African Resistance, Nationalism and Independence

Supporters of colonialism in Europe claimed that the average African person welcomed colonialism, because it brought an end to slavery in East and Central Africa and stopped wars between kingdoms in parts of West Africa. While colonialism did bring peace to some areas in Africa, there was strong resistance to it.

Early (Primary) Resistance to Colonialism

Many rural African people had no initial reaction to colonialism, because the early years of colonialism did not impact their lives. This changed in the mid-20th century. During the Scramble for Africa, European colonizers faced stiff resistance in many parts of Africa.

Demands for Equity and Inclusion: The Inter-War Years

By the end of World War I, most of Africa had been colonized. Even though the next two decades were relatively quiet, the colonized people were not happy.

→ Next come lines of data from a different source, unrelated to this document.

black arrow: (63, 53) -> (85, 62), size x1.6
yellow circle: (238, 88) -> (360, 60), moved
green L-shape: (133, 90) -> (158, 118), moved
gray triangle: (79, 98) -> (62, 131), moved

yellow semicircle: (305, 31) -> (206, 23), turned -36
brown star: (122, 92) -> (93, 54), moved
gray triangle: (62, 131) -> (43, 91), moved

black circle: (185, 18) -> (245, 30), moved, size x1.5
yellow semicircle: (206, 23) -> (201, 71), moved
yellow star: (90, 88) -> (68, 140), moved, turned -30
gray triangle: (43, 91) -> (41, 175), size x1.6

During the inter-war years opposition to colonialism was expressed in the following ways:

  • Demands for opportunity and inclusion. Educated Africans formed organizations to promote an end to discriminatory policies and to increase opportunities.
  • Religious opposition. African Christians took seriously the Christian teachings on equality and fairness. By the 1920s, some African Christian leaders were forming their own churches.
  • Economic opposition. Africans organized into unions and resisted colonial demands on their labor and land.
  • Mass protests. In 1929, over 10,000 protestors destroyed a number of colonial buildings. Soldiers stopped the protest, killing more than fifty women in the process.

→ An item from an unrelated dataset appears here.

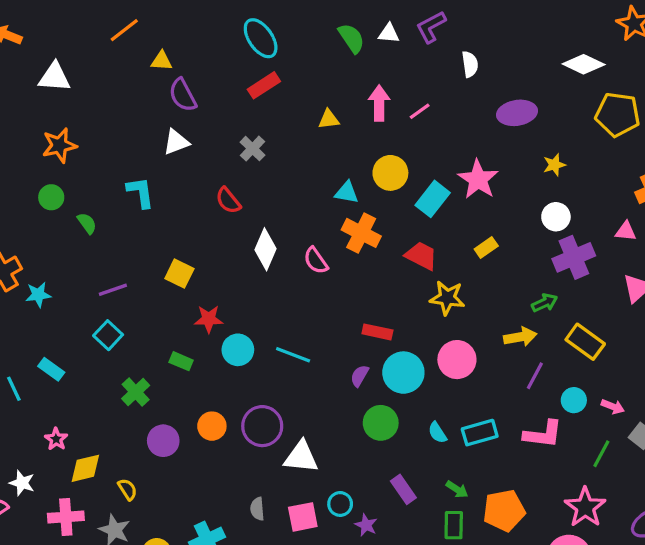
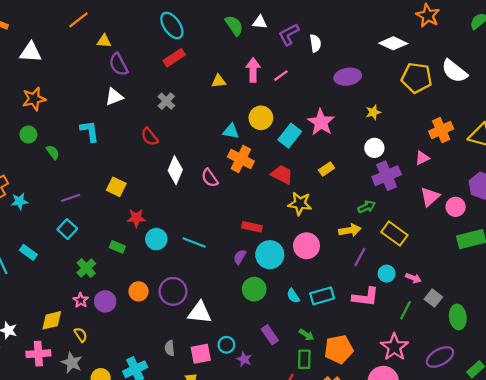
purple L-shape: (431, 27) -> (289, 34), moved
pink triangle: (626, 231) -> (422, 158), turned -32
pink star: (56, 439) -> (81, 300), moved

Nationalism and Independence

World War II (1939-1945) had an important effect on Africa. Many Africans were recruited to fight for the Allies. The British and French emphasized that soldiers would be helping protect the world against the evils of Fascism and Nazism. At the end of the war, the returning African soldiers asked, “Why should I give my life to keep Europe and America free, when I am not free in my own country?”

In a document called the Atlantic Charter of 1941, the Allies had promised to “respect the right of all peoples to choose the form of government under which they will live.” Africans understood this promise as a commitment to end colonial rule.

Immediately following WWII, European colonies in Asia demanded and earned independence from Europe. Africans saw India as an example of what was politically possible for their own countries.

In the late 1940s and early 1950s, new mass-based political parties formed in almost every African colony. The central demand was for independence. The Europeans eventually responded, and by 1966, all except for six African countries were independent nation-states.